Consultando le anteprime dei film in arrivo, ci si accorge ormai che i generi che vanno di più, oltre agli onnipresenti thriller/azione e drammatico, sono diventati, per ovvi motivi, fantasy e fantascienza. Anni fa non era così: queste ultime due categorie erano meno presenti, anche a causa della poca fama raggiunta dai prodotti che in esse si inserivano. Poi sappiamo tutti com’è andata: è stata la volta de Il Signore degli Anelli, che ha portato il fantasy definitivamente alla ribalta (e non solo come genere per ragazzi), sono arrivati Harry Potter e Twilight e lo young adult ha preso piede, e Matrix, i supereroi e i Transformers ci hanno definitivamente abituati alla fantascienza d’azione, mentre quella “impegnata” è dilagata più lentamente.

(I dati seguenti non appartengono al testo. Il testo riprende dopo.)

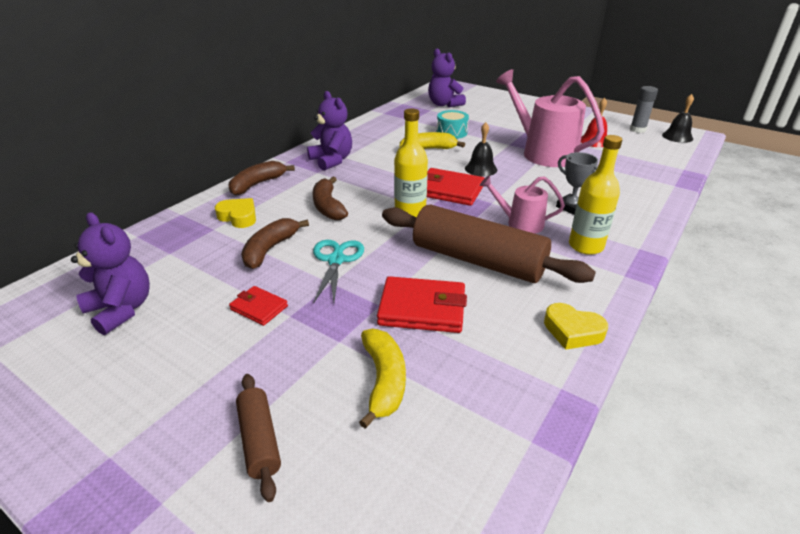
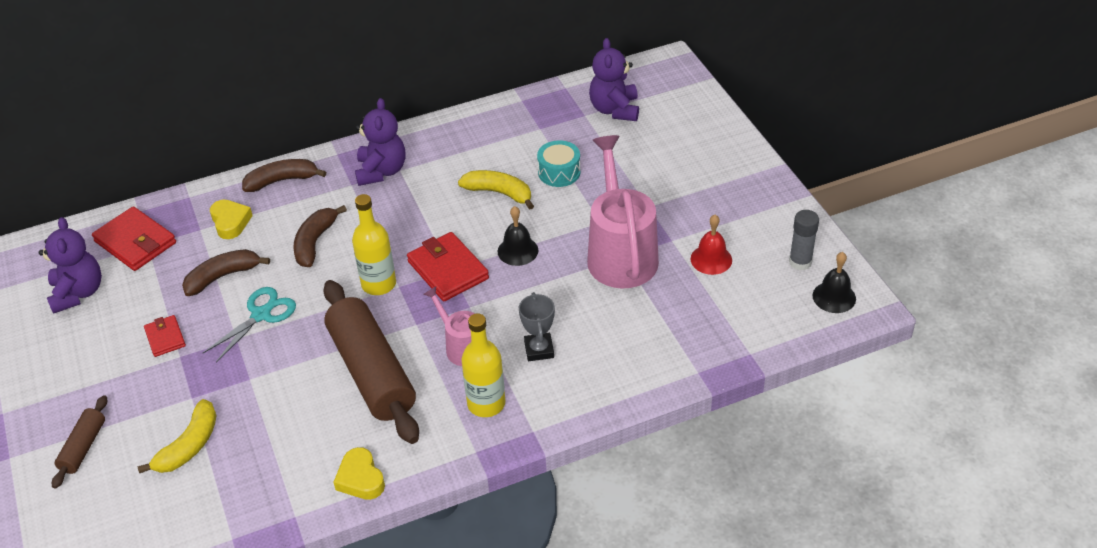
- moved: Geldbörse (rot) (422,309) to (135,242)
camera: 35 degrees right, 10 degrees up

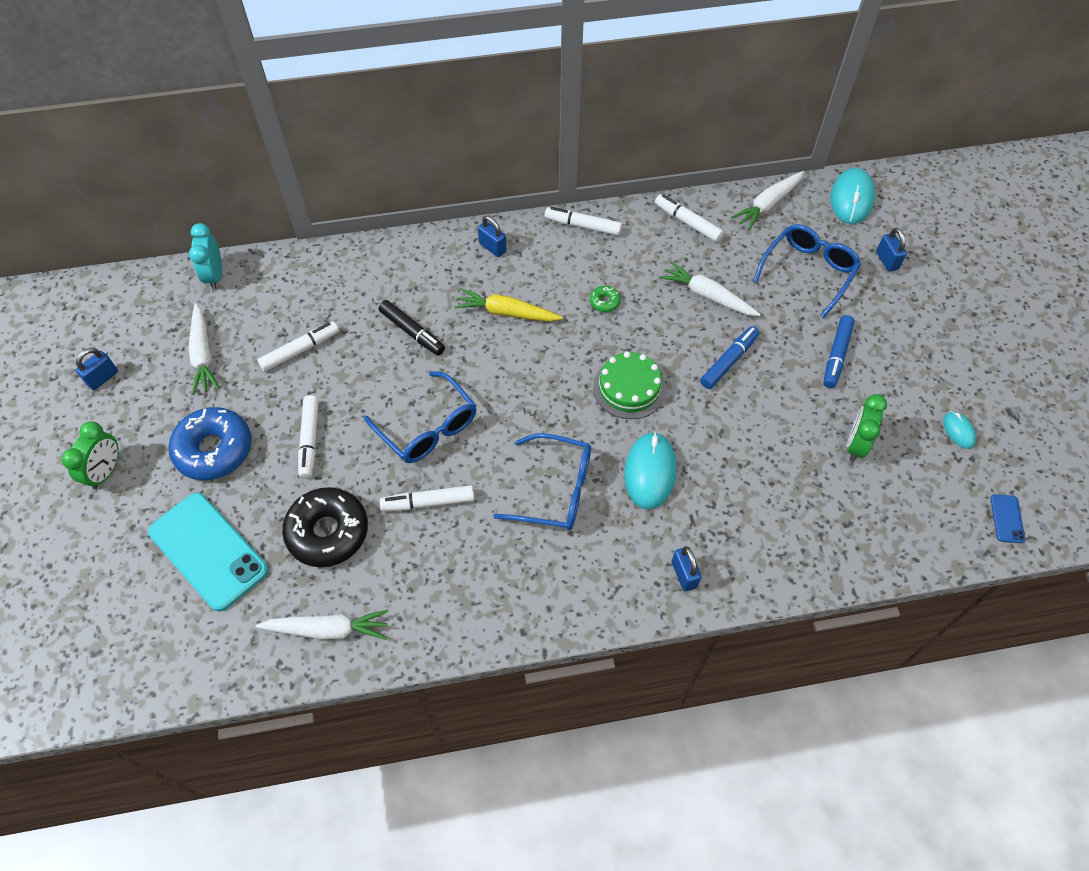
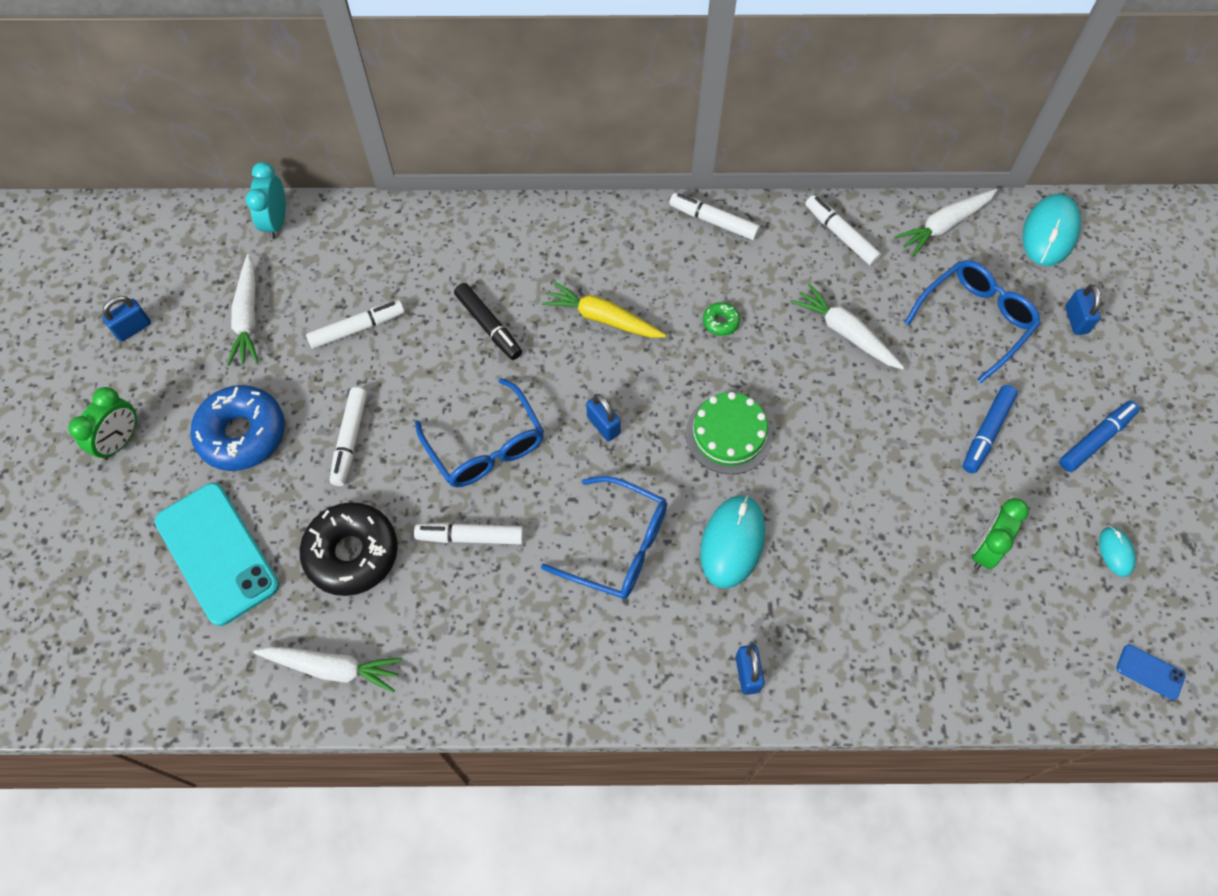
- moved: Vorhängeschloss (blau) (492,247) to (603,425)
- moved: Filzstift (blau) (729,361) to (1096,439)
- turned: Handy (blau) (1007,518) = (1150,672) 75 degrees counterclockwise
camera: 10 degrees right, 5 degrees up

Ci troviamo, dunque, all’inizio di un 2015 in cui la presenza del fantastico è sempre più densa. Al contempo, però, è anche sempre più associata allo young adult, e questo da un lato porta sceneggiatori e registi ad avere una maggiore attenzione per il pubblico giovanile, e dall’altro induce gli spettatori a screditare anzitempo le future uscite.
È difficile essere esenti da questa dinamica, soprattutto quando fra i film in arrivo se ne trovano addirittura tre o quattro che si assomigliano per contesto o tema. Nella fantascienza, ultimamente, sono esplose da un lato l’ucronia young adult, e dall’altro le opere incentrate sugli androidi.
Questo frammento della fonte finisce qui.